**TASK BRIEF**
From the first line to the last, restate the data exactly, leaving out the images.

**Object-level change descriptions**
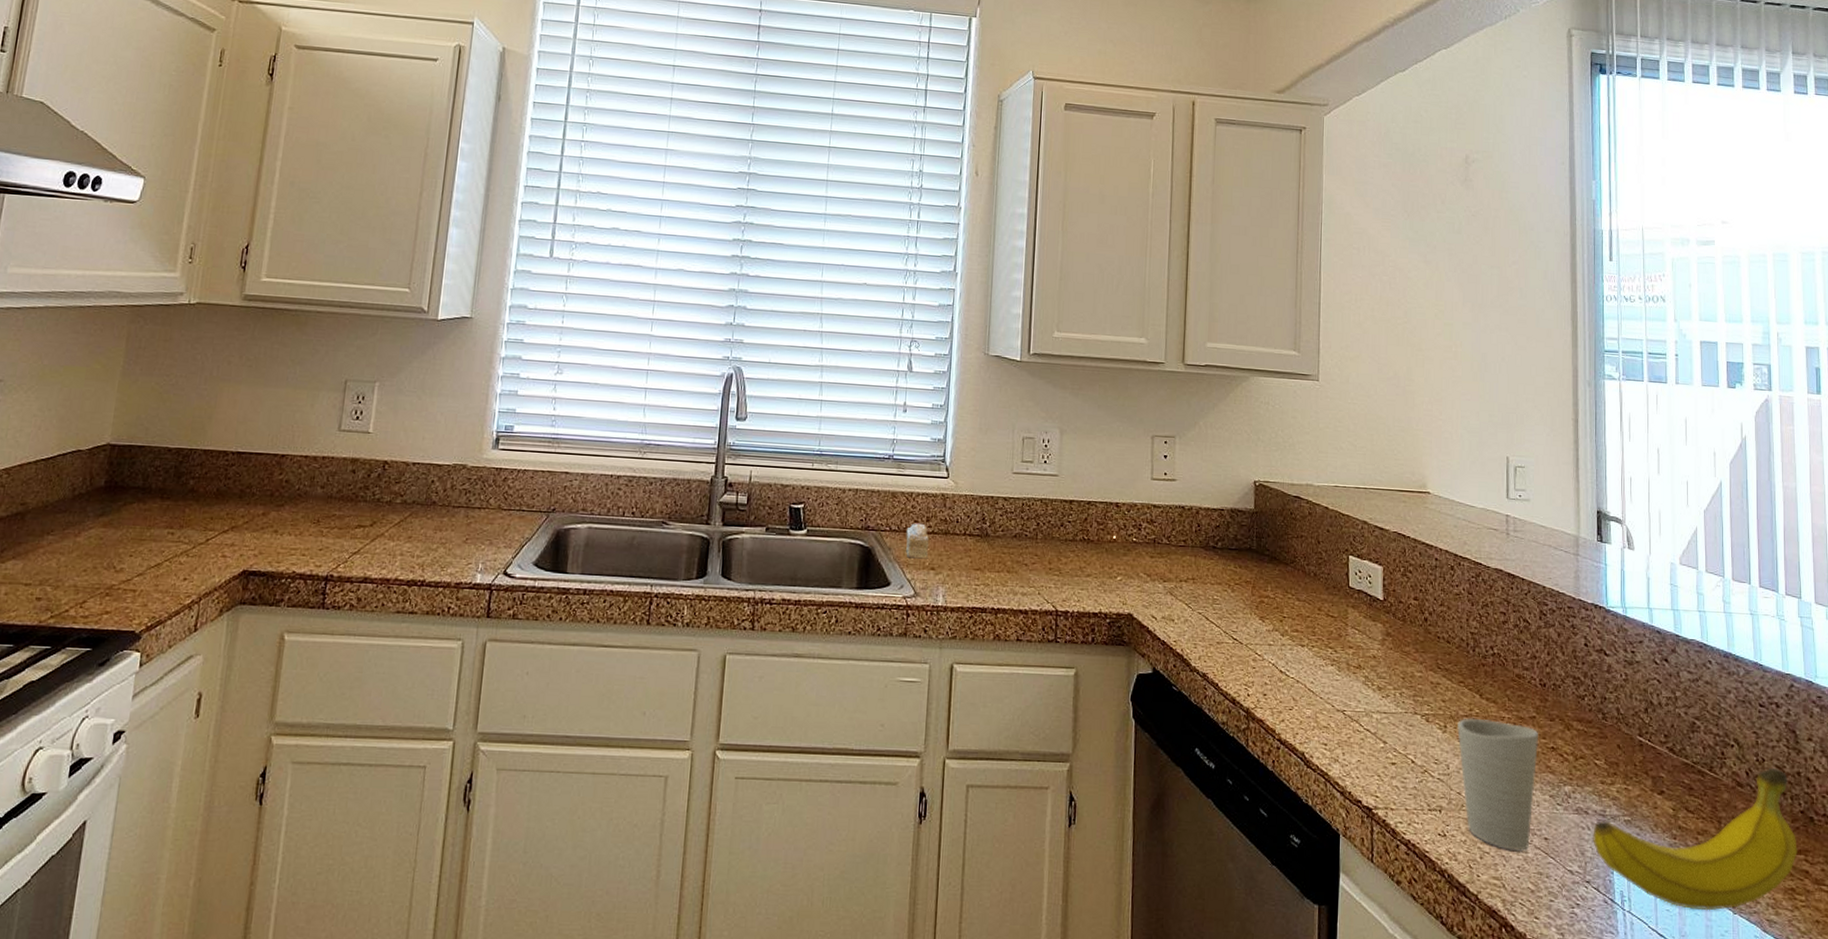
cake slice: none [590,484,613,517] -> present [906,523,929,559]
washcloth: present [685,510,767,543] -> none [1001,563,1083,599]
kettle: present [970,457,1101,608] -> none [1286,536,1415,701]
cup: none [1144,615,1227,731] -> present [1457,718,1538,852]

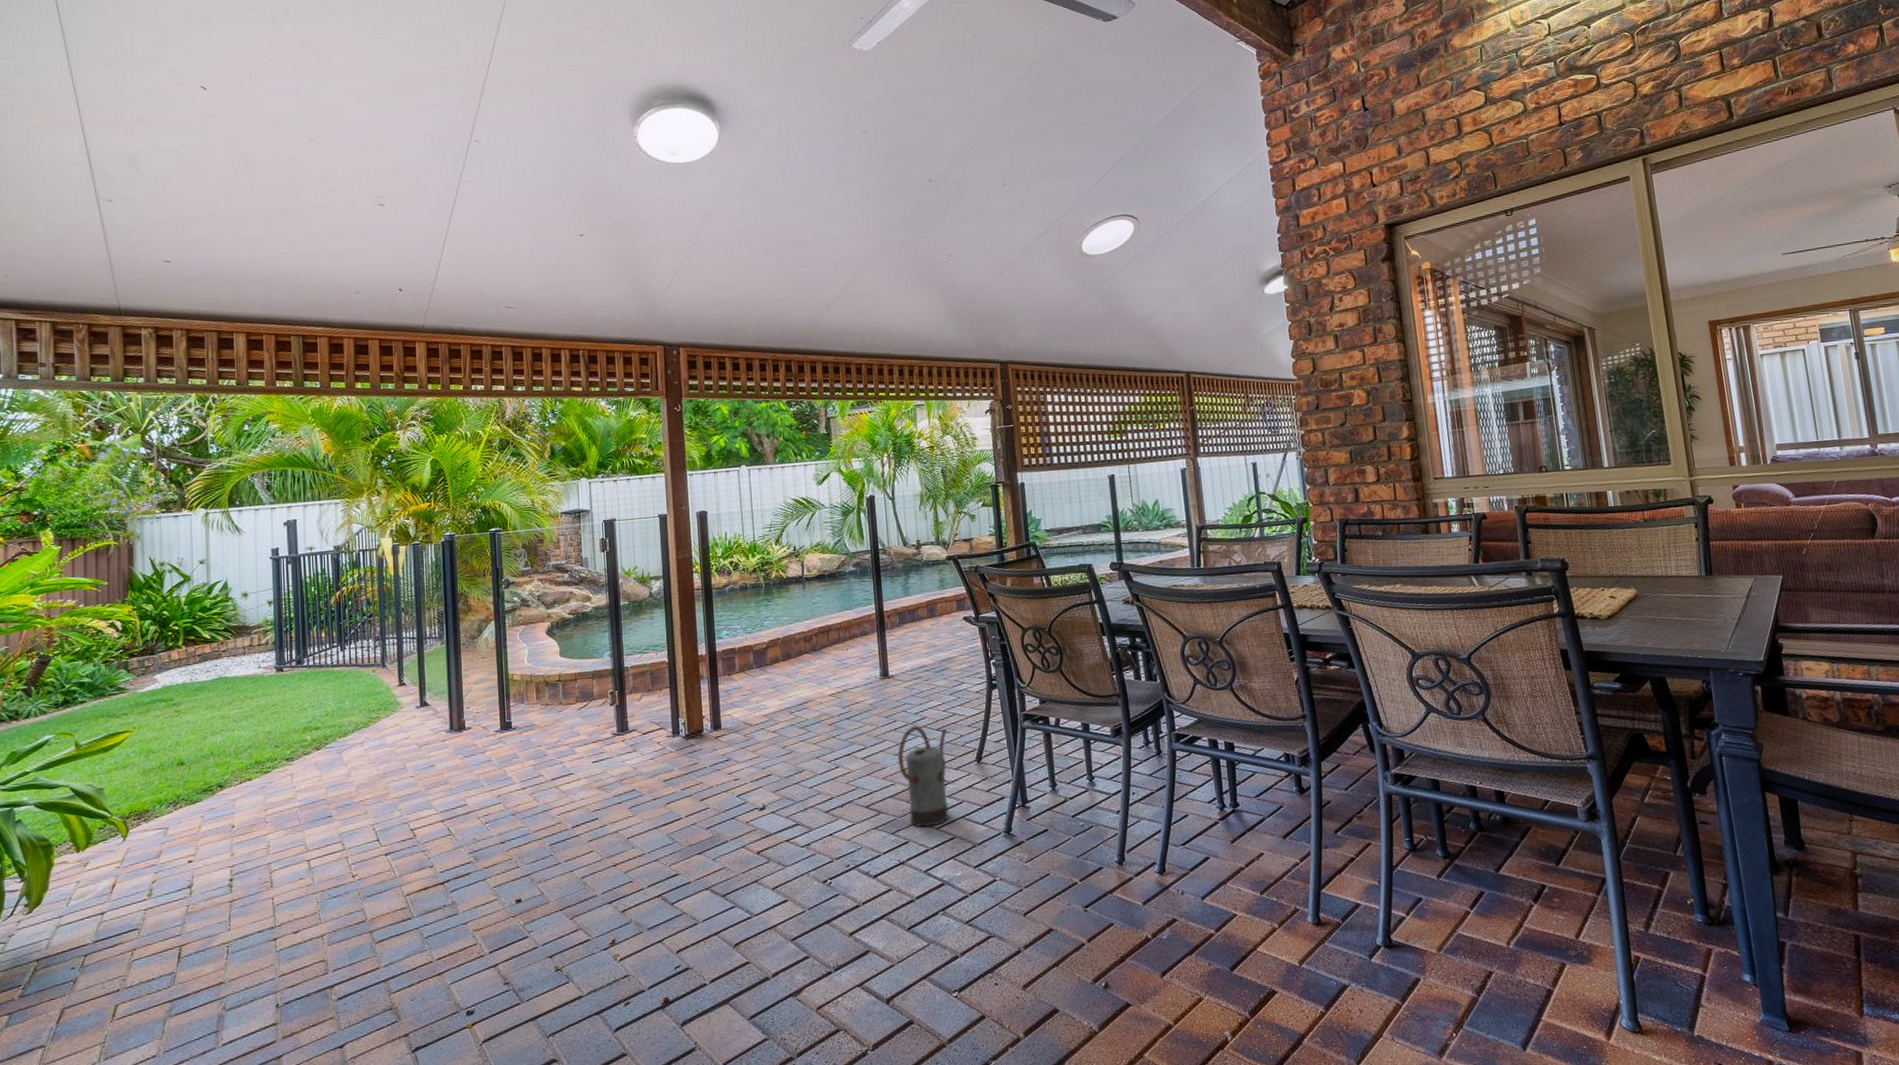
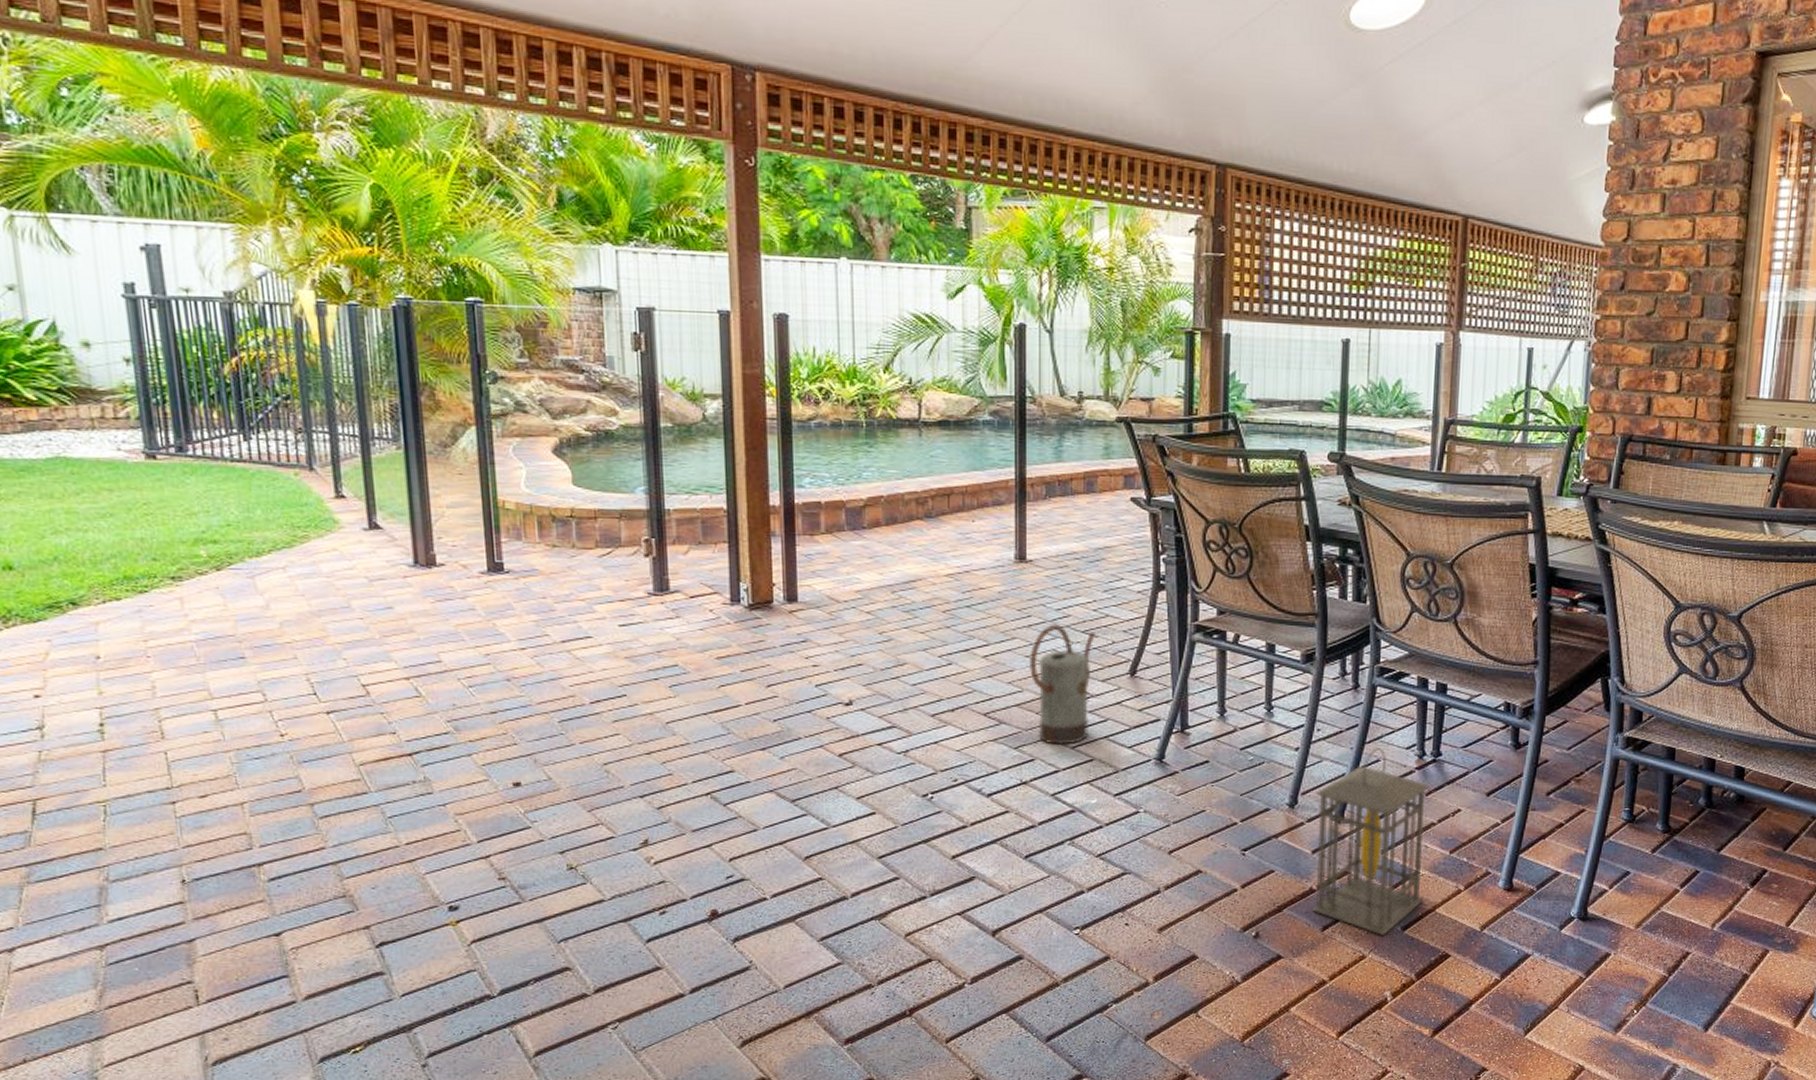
lantern: none [1139,803,1245,978] -> present [1312,746,1429,937]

**EXERCISE RESPONSE**
cake slice: none [590,484,613,517] -> present [906,523,929,559]
washcloth: present [685,510,767,543] -> none [1001,563,1083,599]
kettle: present [970,457,1101,608] -> none [1286,536,1415,701]
cup: none [1144,615,1227,731] -> present [1457,718,1538,852]

lantern: none [1139,803,1245,978] -> present [1312,746,1429,937]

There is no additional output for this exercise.